◆ Extrahierter Text ◆
Das weiß auch Florian Wirtz, der deshalb nicht jubelnd, sondern mit einer Geste der Beruhigung auf den Ordner zuläuft, der seinen Job ganz offensichtlich vergessen hat und ihm entgegen stürmt. Der einzige Securitas-Mitarbeiter, der überhaupt noch ernsthaft versucht, für Ordnung zu sorgen, ist der Herr mit der grünen Weste, der sich ebenfalls in etwas hilflosen Beschwichtigungsversuchen übt. Alle anderen Versuche einzugreifen, wirken doch eher halbherzig.
Ansonsten ist auf diesem Bild aber niemand halbherzig unterwegs. Hier lassen Männer, junge und alte, all den Gefühlen freien Lauf, die sie sonst wohl meist verbergen. „Boys Don't Cry“ sangen schließlich schon The Cure vor vielen Jahren. Aber hey, das gilt ja nur für solche Nebensächlichkeiten wie Beziehungen.
Und so können die aufgestauten Emotionen der allermeisten, die hier jubelnd die Arme in die Luft reißen, ihr Bier verschütten oder auch die Eckfahne an sich bringen wollen, einfach mal raus. Die Fans von Bayer Leverkusen haben darauf ja auch nun wirklich lang genug gewartet. Und der Herr mit dem „Forza Bayer“-Shirt, der die Arme ausstreckt und aufs Feld läuft, sieht dann auch aus, als hätte er gerade höchstselbst ein Tor geschossen.
Wobei das im übertragenen Sinne ja durchaus zutrifft. Ohne den viel beschworenen zwölften Mann - und natürlich die zwölfte Frau - könnten Florian Wirtz, Victor Boniface, Granit Xhaka und wie sie alle heißen, so viele Tore schießen, wie sie wollten. Wenn niemand ihnen dabei zuschauen wollte, wären sie keine umjubelten Profis. So einfach ist das. Und auch Xabi Alonso wäre wohl kaum als Ehrenamtler nach Leverkusen gekommen, einfach weil es zwischen Bayerwerk und Wasserturm so wunderschön ist.
Insofern ist dieses Bild, das nur einen einzigen Fußballprofi und den auch nur von hinten zeigt, eines der besten, um Leverkusens ersten Titelgewinn zu untermalen. Spieler und Trainer ziehen trotz aller zwischenzeitlichen Treueschwüre irgendwann weiter, echte Fans hingegen bleiben ihrem Verein treu.

◆ Vorliegende Daten ◆
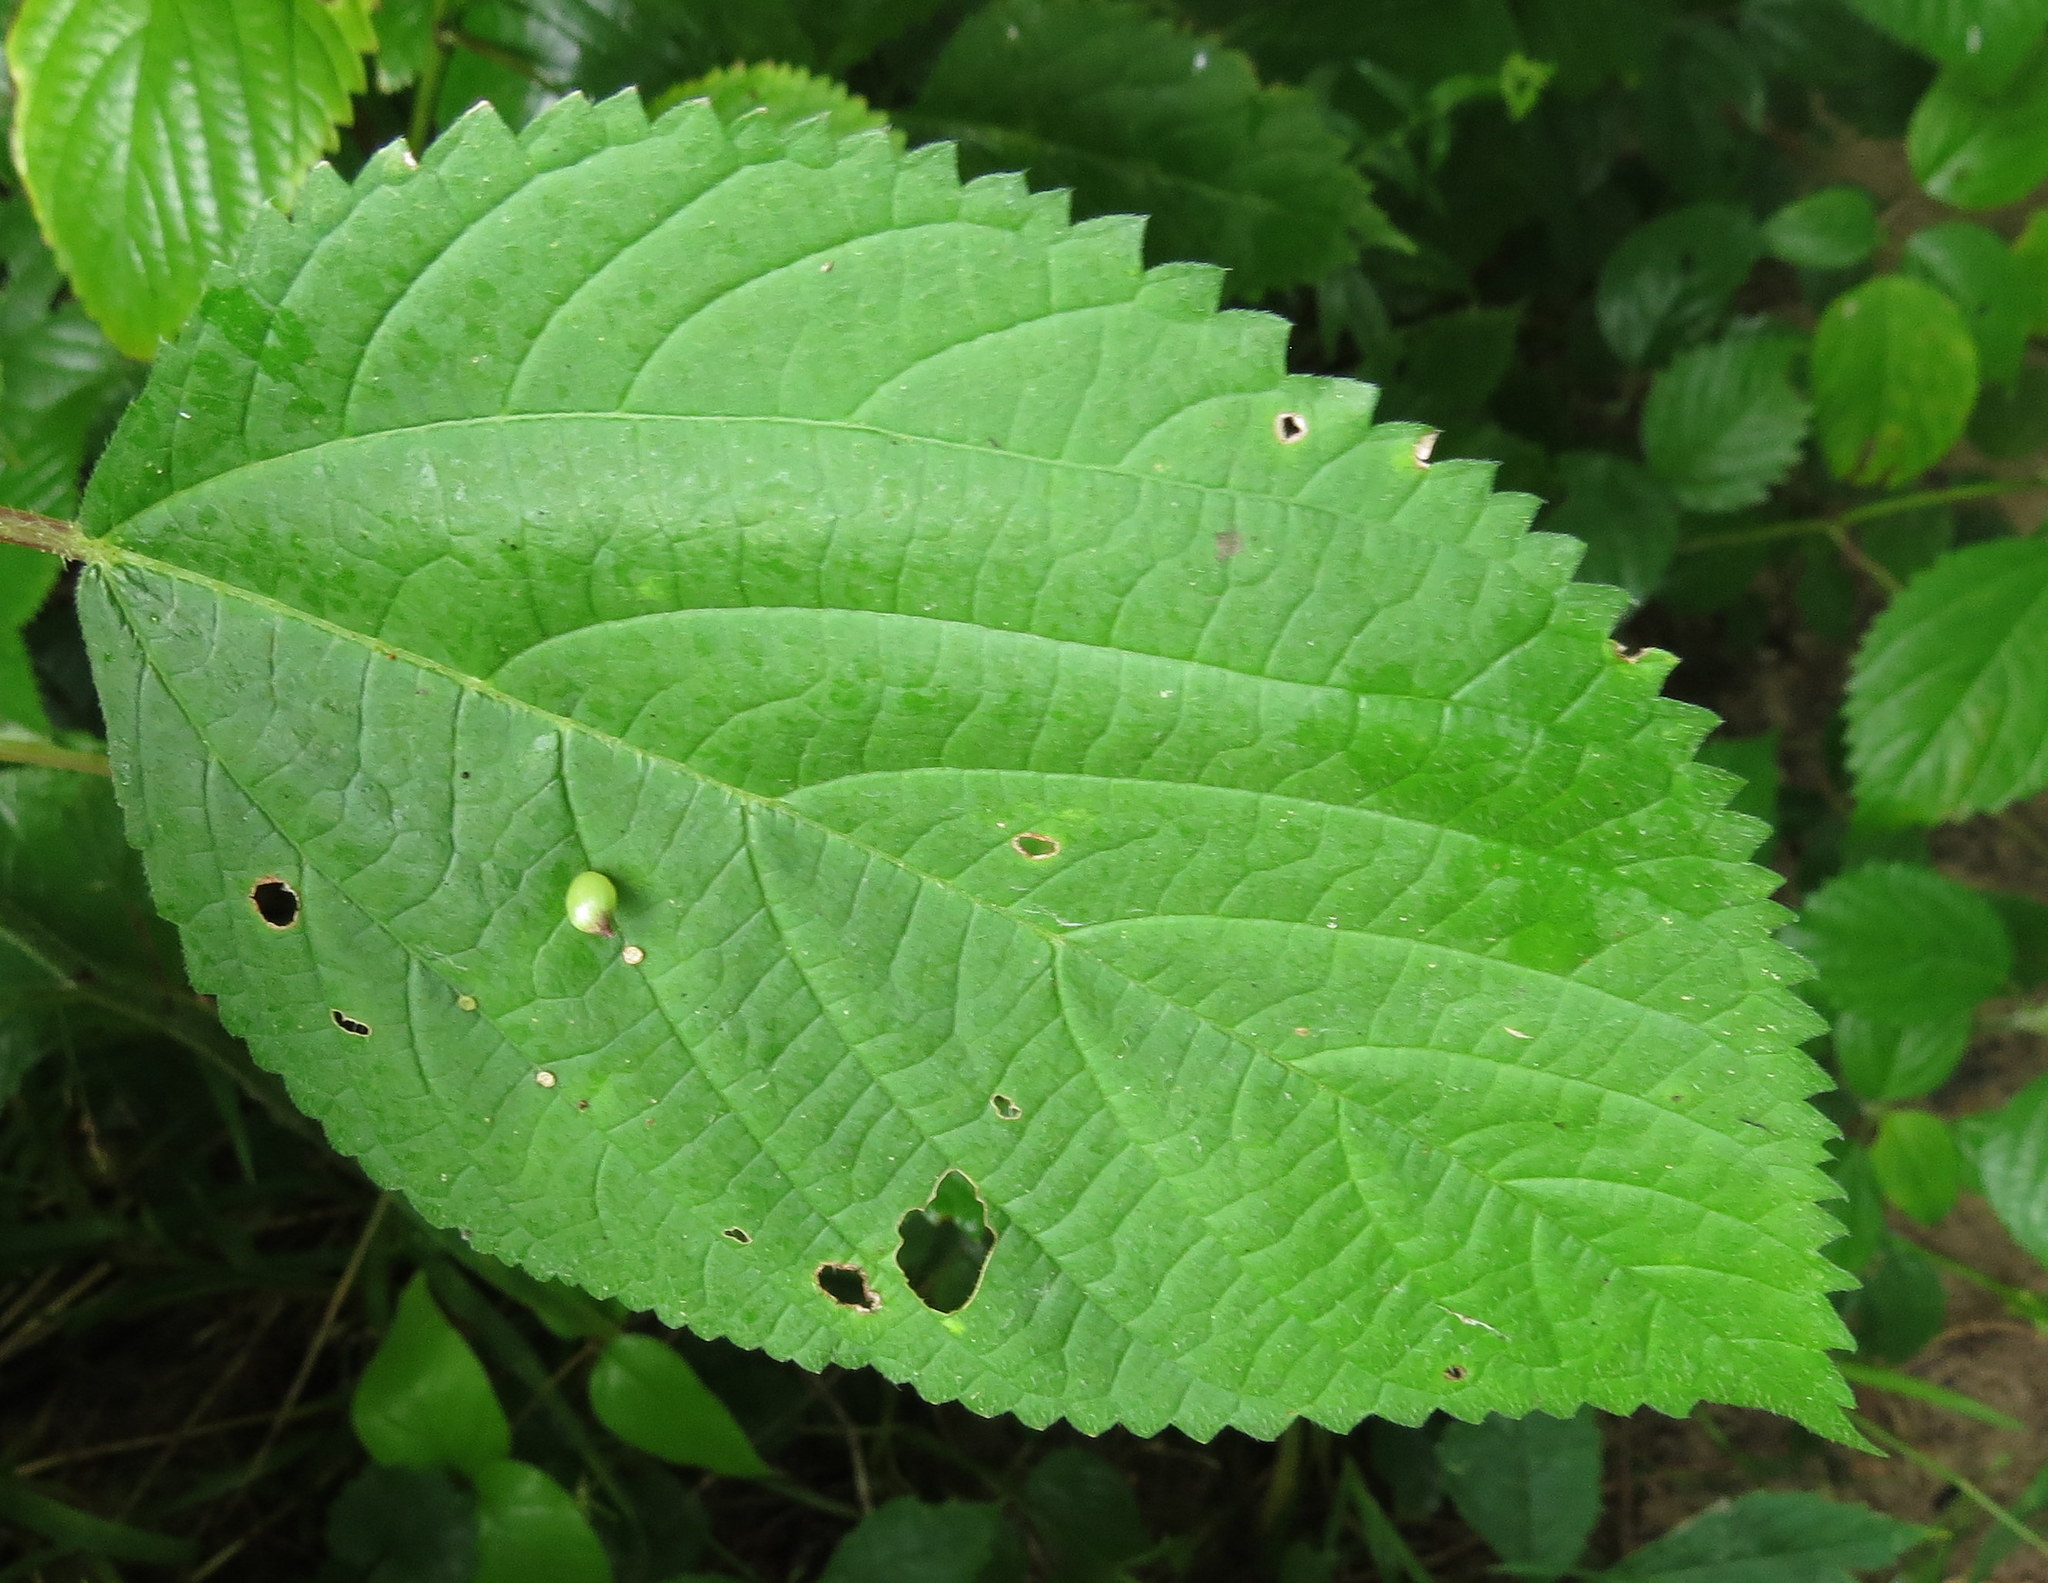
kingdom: Animalia
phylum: Arthropoda
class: Insecta
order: Diptera
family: Cecidomyiidae
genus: Dasineura
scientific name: Dasineura investita
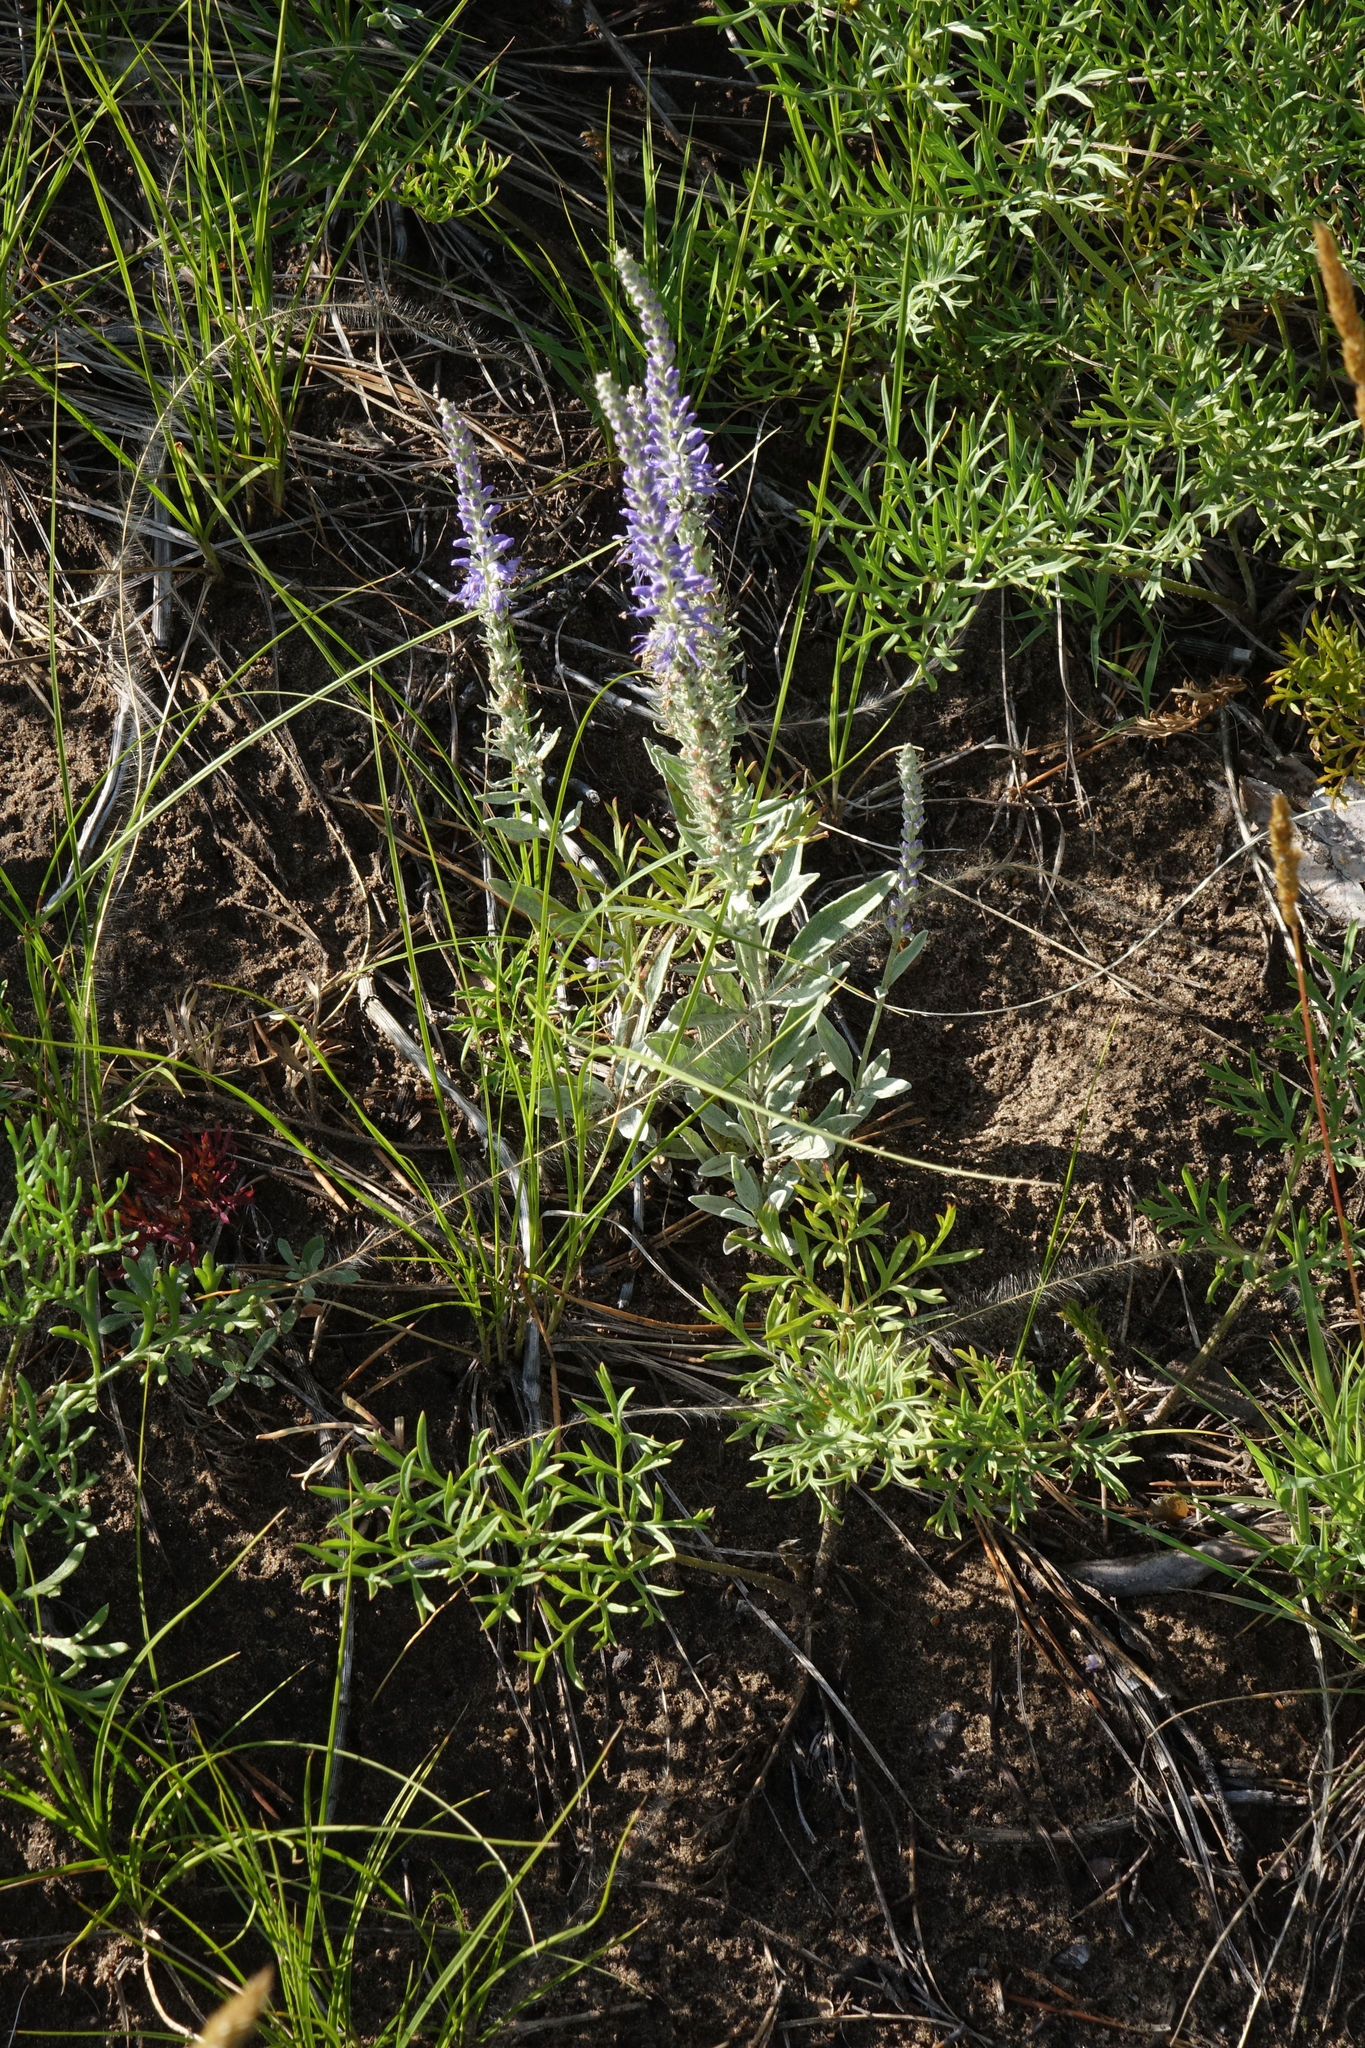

◆ Aufgabe A ◆
Welche Band sang laut dem extrahierten Text „Boys Don't Cry“?
◆ Aufgabe B ◆
Tippe aus dem extrahierten Text alles von „Das weiß auch“ bis hinunter zu „Nebensächlichkeiten wie Beziehungen.“ wortgetreu ab.

◆ Antwort A ◆
The Cure

◆ Antwort B ◆
Das weiß auch Florian Wirtz, der deshalb nicht jubelnd, sondern mit einer Geste der Beruhigung auf den Ordner zuläuft, der seinen Job ganz offensichtlich vergessen hat und ihm entgegen stürmt. Der einzige Securitas-Mitarbeiter, der überhaupt noch ernsthaft versucht, für Ordnung zu sorgen, ist der Herr mit der grünen Weste, der sich ebenfalls in etwas hilflosen Beschwichtigungsversuchen übt. Alle anderen Versuche einzugreifen, wirken doch eher halbherzig.
Ansonsten ist auf diesem Bild aber niemand halbherzig unterwegs. Hier lassen Männer, junge und alte, all den Gefühlen freien Lauf, die sie sonst wohl meist verbergen. „Boys Don't Cry“ sangen schließlich schon The Cure vor vielen Jahren. Aber hey, das gilt ja nur für solche Nebensächlichkeiten wie Beziehungen.